KKH-Allianz überführt 65 Apotheker APOTHEKE ADHOC, 23.02.2012 10:59 Uhr
Erst 2014 müssen die Krankenkassen ihre Bilanzen offen legen. Die einzigen Zahlen, die bereits jetzt regelmäßig gemeldet werden, sind die aufgedeckten Betrugsfälle. Die KKH-Allianz verzeichnete im vergangenen Jahr nach eigenen Angaben einen Gesamtschaden von rund einer Million Euro. In 65 Fällen wurden Apotheker überführt, die versucht hatten, die Kasse hinters Licht zu führen.
Seit 2001 beschäftigt die KKH-Allianz ein neunköpfiges Ermittlerteam. In dieser Zeit hat die „Prüfgruppe Abrechnungsmanipulation“ rund 10.000 Fälle aufgedeckt – 589 allein im Jahr 2011. Während Krankengymnasten und Physiotherapeuten den Ermittlern am häufigsten ins Netz gehen – 2011 verzeichnete die KKH-Allianz 146 Fälle – rangieren Apotheker in der internen Statistik mit 65 Fällen auf Platz 2.
Das gilt auch für die Schadenssumme: Auf 175.000 Euro beziffert die Kasse die aufgedeckten falschen Arzneimittelabrechnungen.
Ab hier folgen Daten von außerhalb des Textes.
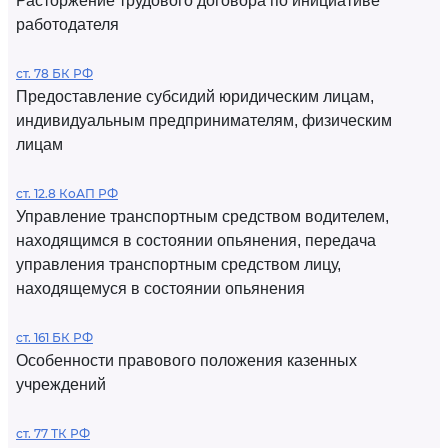
Расторжение трудового договора по инициативе
работодателя
ст. 78 БК РФ
Предоставление субсидий юридическим лицам,
индивидуальным предпринимателям, физическим
лицам
ст. 12.8 КоАП РФ
Управление транспортным средством водителем,
находящимся в состоянии опьянения, передача
управления транспортным средством лицу,
находящемуся в состоянии опьянения
ст. 161 БК РФ
Особенности правового положения казенных
учреждений
ст. 77 ТК РФ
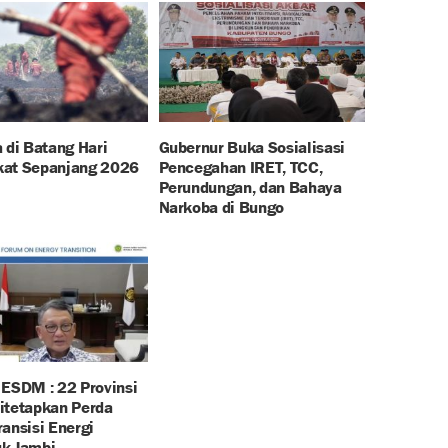
 di Batang Hari
Gubernur Buka Sosialisasi
at Sepanjang 2026
Pencegahan IRET, TCC,
Perundungan, dan Bahaya
Narkoba di Bungo
 ESDM : 22 Provinsi
itetapkan Perda
ansisi Energi
k Jambi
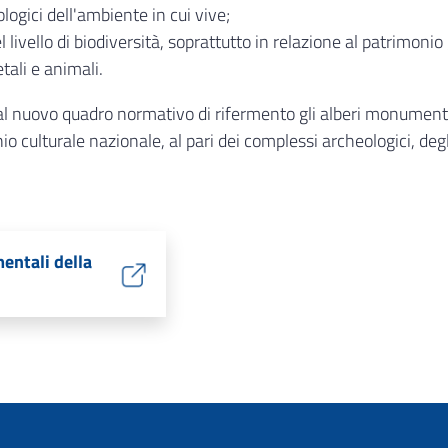
ogici dell'ambiente in cui vive;
 livello di biodiversità, soprattutto in relazione al patrimoni
tali e animali.
al nuovo quadro normativo di rifermento gli alberi monumentali,
 culturale nazionale, al pari dei complessi archeologici, degli ed
entali della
Nur bei stationären Krankenhausbehandlungen wurde die KKH-Allianz um mehr Geld gebracht: Hier lag die Summe der offenen Forderungen bei 225.000 Euro.
Die Kasse kommt in Deutschland auf einen Marktanteil von rund 3 Prozent. Rechnet man die Schadenssumme hoch, ergibt sich für alle Kassen ein Schätzwert von rund sechs Millionen Euro.
Dem Einfallsreichtum der Betrüger sind kaum Grenzen gesetzt. So rechnete beispielsweise ein Apotheker in Berlin im großen Umfang Verordnungen von HIV-Präparaten ab, obwohl er diese Präparate nie abgegeben hatte. Der Gesamtschaden für alle Kassen wird in diesem Fall auf elf Millionen Euro geschätzt. Der Apotheker wurde zu einer Gefängnisstrafe von sechs Jahren und neun Monaten verurteilt.
„Wenn wir mehr Ermittler beschäftigen würden, könnten wir auch mehr Fälle aufdecken“, erklärt ein Sprecher der KKH Allianz. Beobachter gehen von einer hohen Dunkelziffer aus: Basierend auf Analysen des European Healthcare Fraud and Corruption Networks (EHFCN) schätzt Transparency International den jährlichen Schaden durch Betrug und Korruption im deutschen Gesundheitswesen auf 13,5 Milliarden Euro. Allerdings sind darin nicht nur klassische Betrugsfälle enthalten, sondern auch Fälle von Korruption, die sich für Krankenkassen nur schwer beziffern lassen.
„Die Zahlen der KKH-Allianz sind nur die Spitze des Eisberges“, sagt Dr. Anke Martiny von Transparency. „Neben den klassischen Betrugsdelikten führt immer wieder die unzulässige Zusammenarbeit zwischen Leistungserbringern dazu, dass im Gesundheitssystem ein hoher volkswirtschaftlicher Schaden entsteht. Hier stehen bei der Verfolgung auch die Organisationen der ärztlichen und pharmazeutischen Selbstverwaltung in der Pflicht“, mahnt Martiny.